**Work request**
Exact copies of all the lines below are wanted, without a single picture.

**Provided data**
------

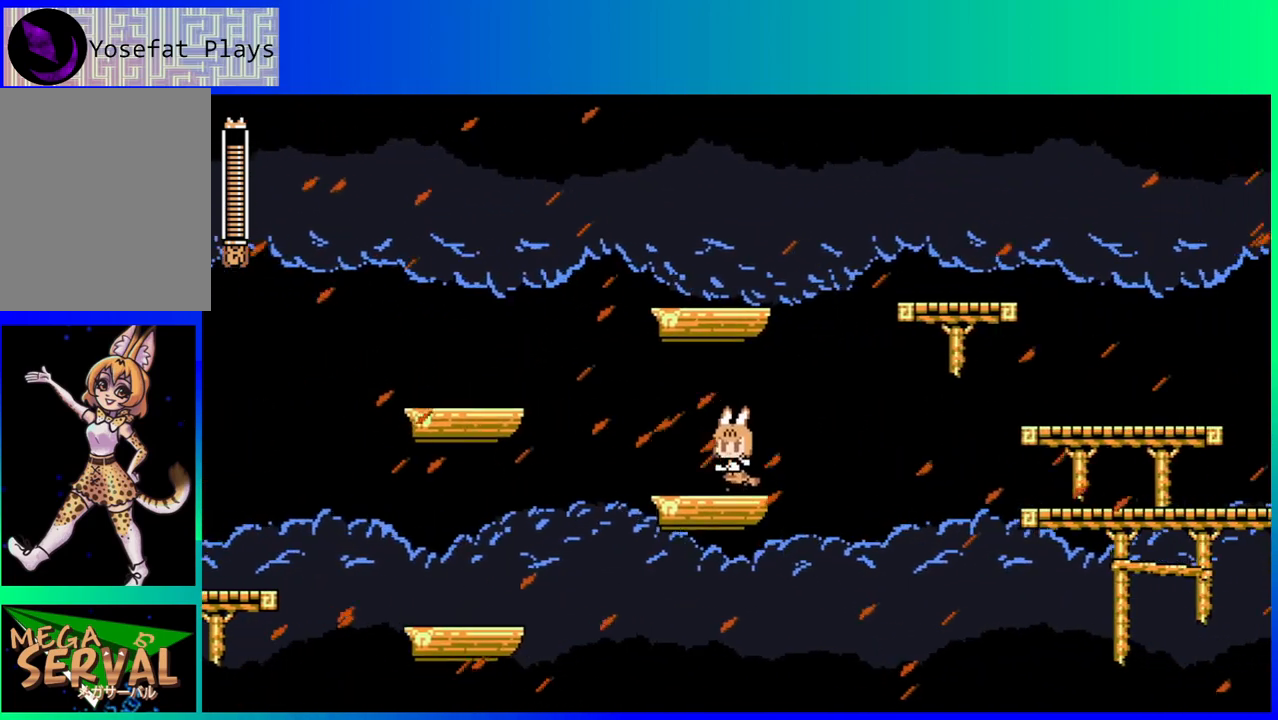
{"buttons": ["DPAD_LEFT"], "left_stick": "center", "right_stick": "center", "events": [[267, "DPAD_LEFT", "up"], [467, "DPAD_LEFT", "down"]]}
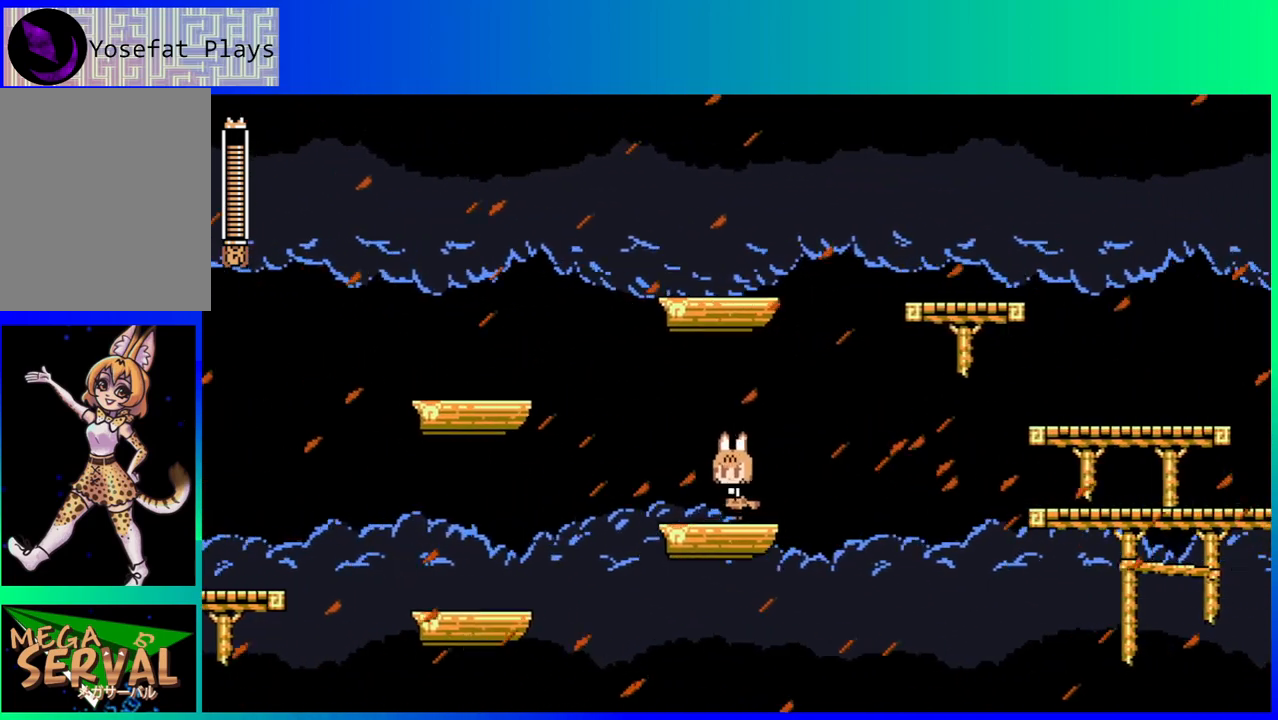
{"buttons": ["DPAD_LEFT"], "left_stick": "center", "right_stick": "center", "events": [[117, "DPAD_LEFT", "up"], [233, "DPAD_LEFT", "down"], [383, "DPAD_LEFT", "up"], [433, "DPAD_LEFT", "down"]]}
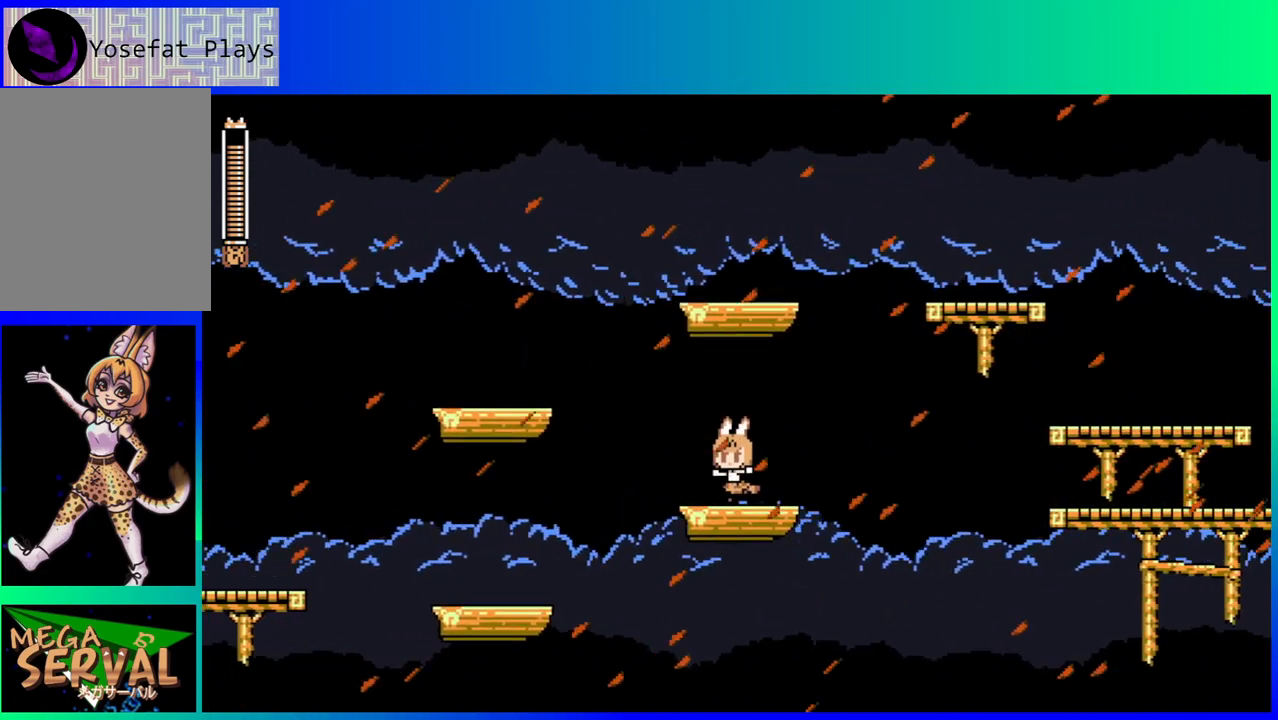
{"buttons": ["DPAD_LEFT"], "left_stick": "center", "right_stick": "center", "events": [[50, "DPAD_LEFT", "up"], [183, "DPAD_LEFT", "down"], [333, "DPAD_LEFT", "up"], [417, "DPAD_LEFT", "down"]]}
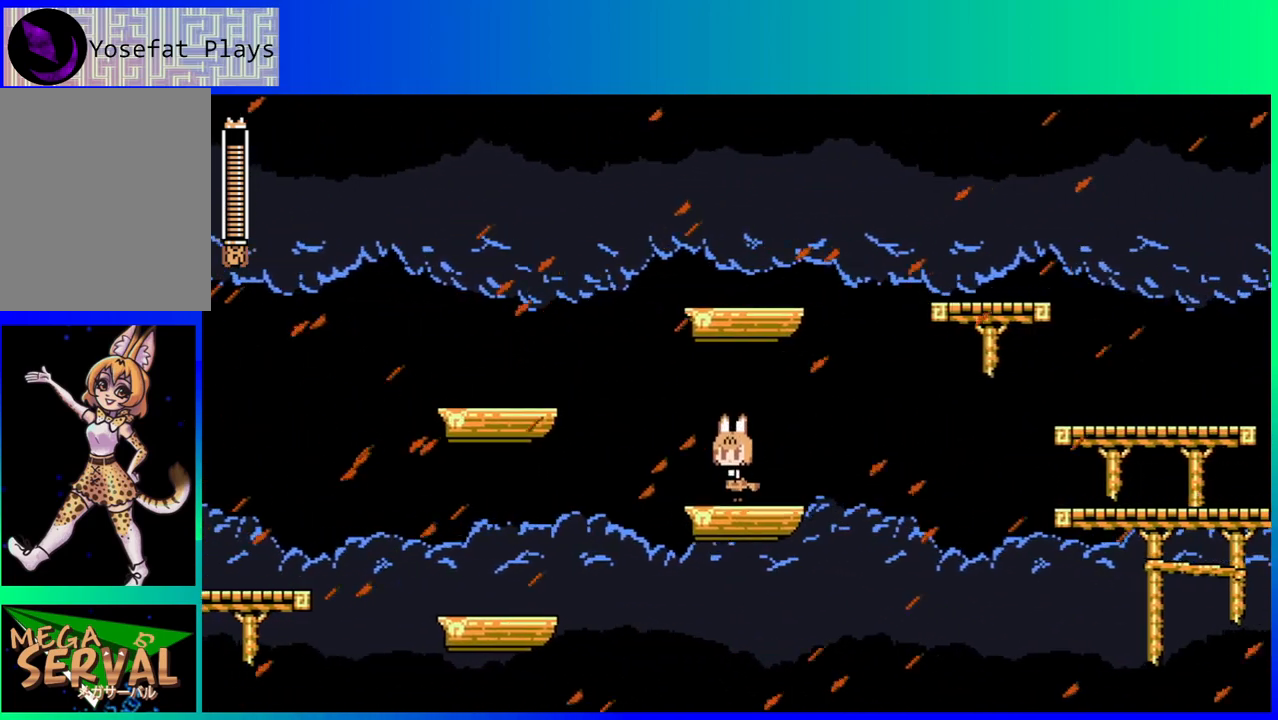
{"buttons": ["DPAD_LEFT"], "left_stick": "center", "right_stick": "center", "events": [[33, "DPAD_LEFT", "up"], [350, "DPAD_LEFT", "down"]]}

------

**Response to the exercise**
{"buttons": ["DPAD_LEFT"], "left_stick": "center", "right_stick": "center", "events": [[267, "DPAD_LEFT", "up"], [467, "DPAD_LEFT", "down"]]}
{"buttons": ["DPAD_LEFT"], "left_stick": "center", "right_stick": "center", "events": [[117, "DPAD_LEFT", "up"], [233, "DPAD_LEFT", "down"], [383, "DPAD_LEFT", "up"], [433, "DPAD_LEFT", "down"]]}
{"buttons": ["DPAD_LEFT"], "left_stick": "center", "right_stick": "center", "events": [[50, "DPAD_LEFT", "up"], [183, "DPAD_LEFT", "down"], [333, "DPAD_LEFT", "up"], [417, "DPAD_LEFT", "down"]]}
{"buttons": ["DPAD_LEFT"], "left_stick": "center", "right_stick": "center", "events": [[33, "DPAD_LEFT", "up"], [350, "DPAD_LEFT", "down"]]}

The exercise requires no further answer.